Goal of the exercise:
Your copy of the lines below must match them exactly and contain no images.

Provided data:

####################

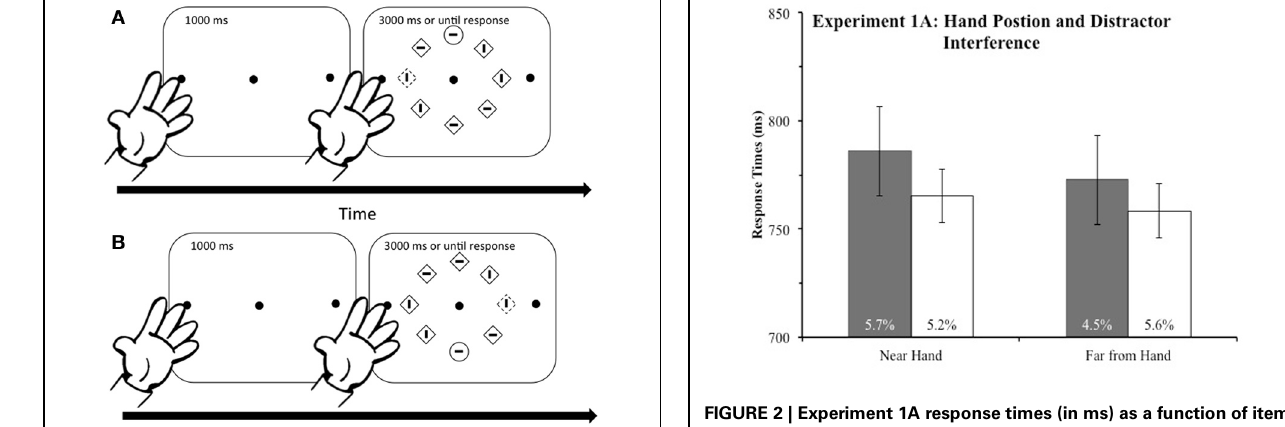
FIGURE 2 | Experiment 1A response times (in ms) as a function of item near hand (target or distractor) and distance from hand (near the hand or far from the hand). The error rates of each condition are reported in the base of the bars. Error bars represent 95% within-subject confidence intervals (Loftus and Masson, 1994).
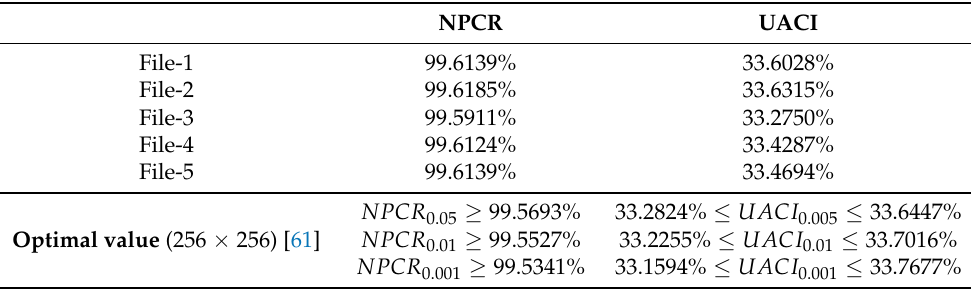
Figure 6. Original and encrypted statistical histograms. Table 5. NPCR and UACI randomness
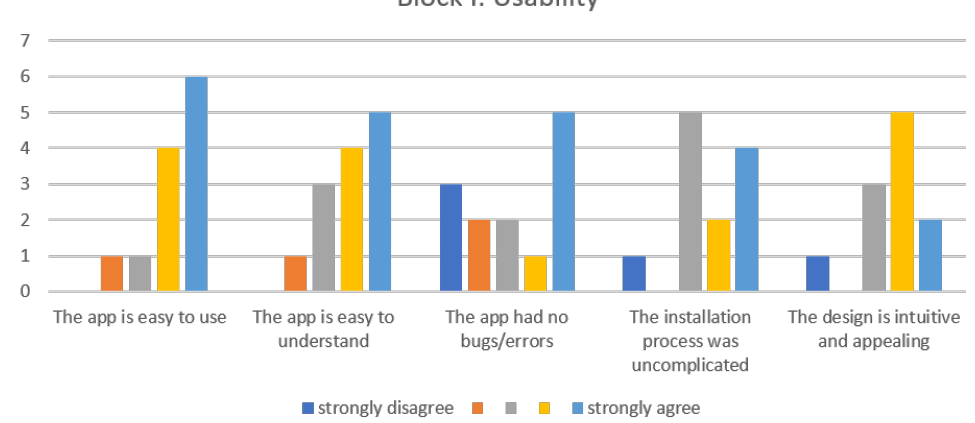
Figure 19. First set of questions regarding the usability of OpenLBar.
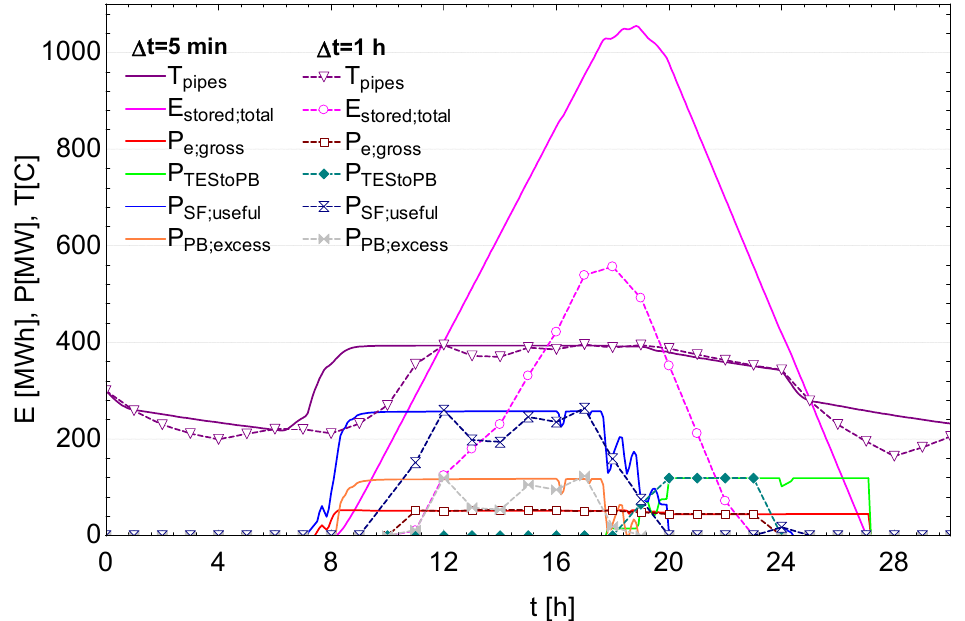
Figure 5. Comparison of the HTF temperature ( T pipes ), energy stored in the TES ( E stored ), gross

####################

Reply:
FIGURE 2 | Experiment 1A response times (in ms) as a function of item near hand (target or distractor) and distance from hand (near the hand or far from the hand). The error rates of each condition are reported in the base of the bars. Error bars represent 95% within-subject confidence intervals (Loftus and Masson, 1994).
Figure 6. Original and encrypted statistical histograms. Table 5. NPCR and UACI randomness
Figure 19. First set of questions regarding the usability of OpenLBar.
Figure 5. Comparison of the HTF temperature ( T pipes ), energy stored in the TES ( E stored ), gross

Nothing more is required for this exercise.